Muhafazakârlara ve dershanecilere ithaf olunur!
‘İnsanlar bir işi zevkle yapmalıdırlar, derslere de zevkle çalışmalıdırlar. Bunun için de herkes severek yapacağı işi seçmelidir, bunun için bir kimse severek çalışabileceği ilmi seçmelidir. Böyle olmayıp da istemeye istemeye bir iş yapılacaksa, istemeye istemeye ders yapılacaksa orada kerihlik vardır, tembellik vardır.
Bu âyet (Tevbe Sûresi, 54. âyet) bize önemli bir hususu hatırlatmaktadır.
Bugünkü “işçilik sistemi” bunun için meşru ve makbul değildir.
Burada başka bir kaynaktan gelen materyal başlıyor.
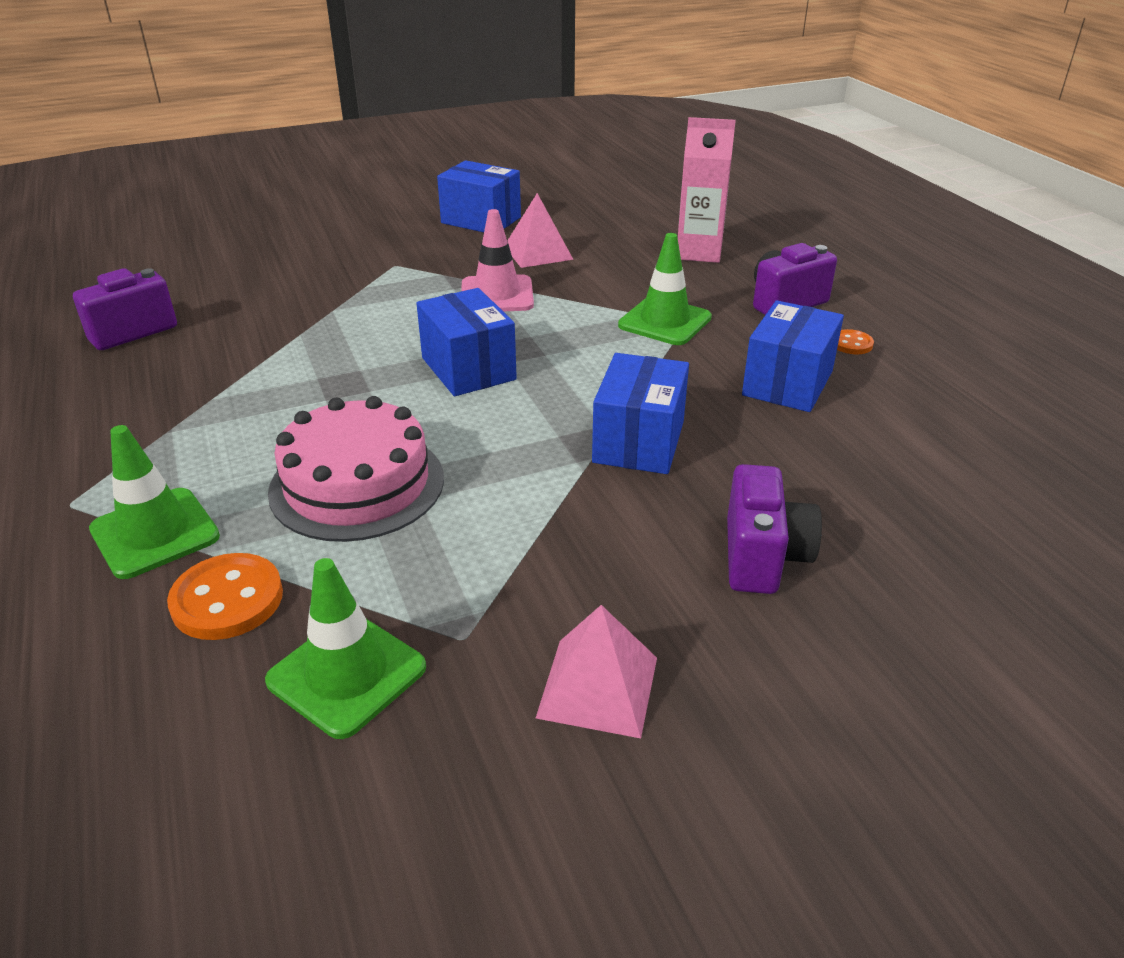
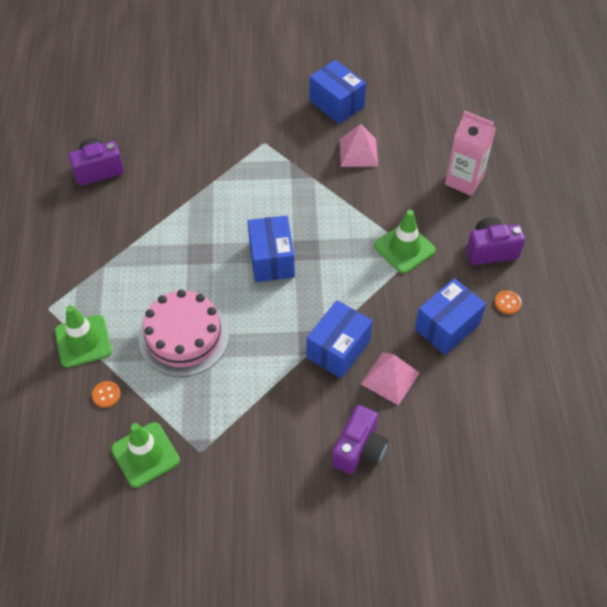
camera: 20 degrees right, 20 degrees up
(227, 599) = (106, 395): orange button -> orange button, size x0.55
(497, 295) = (314, 192): pink traffic cone -> none
(598, 686) = (247, 498): pink pyramid -> pink pyramid (390, 378)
Çünkü bu sistemde insanlar başkalarının verdiği işleri yapmaktadırlar. Bugünkü “tedris sistemi” bunun için meşru ve makbul değildir. Çünkü insanlar zoraki şeyleri öğrenmektedirler.
Önce “işçilik sistemi” yerine “ortaklık sistemi” getirilecektir. İsteyen istediği işi yapmalıdır. Biz krediyi işverene değil işçiye vermeliyiz. İşçi hangi işi yapmak istiyorsa o işe ortak olmalıdır, sevdiği işi yaptığından dolayı zevk alacaktır. (Muhafazakârlara ithaf olunur!)
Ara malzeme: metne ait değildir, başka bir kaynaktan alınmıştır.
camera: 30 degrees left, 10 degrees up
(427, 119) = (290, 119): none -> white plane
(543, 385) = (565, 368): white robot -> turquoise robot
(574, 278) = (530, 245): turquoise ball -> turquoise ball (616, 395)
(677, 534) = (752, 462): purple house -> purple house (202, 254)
Kişi öğretmenini kendisi seçmeli, istediği dersi almalıdır. İmtihanlar hocası değil kurul tarafından yapılmalı ve ona her ders için icazet verilmelidir. ‘Sen bu dersi bitir, sen şu dersi bitir’ denmemelidir. Ehliyet verirken de ‘şundan sınıfı geçmiş veya geçmemiş’ olarak değil de, o işi yapıp yapamayacağına göre ehliyet vermelidirler. Ehliyet verenler aynı zamanda kefil olmalıdırlar, o yapamazsa biz öderiz demelidirler. (Eğitimci ve “dershanecilere” ithaf olunur!)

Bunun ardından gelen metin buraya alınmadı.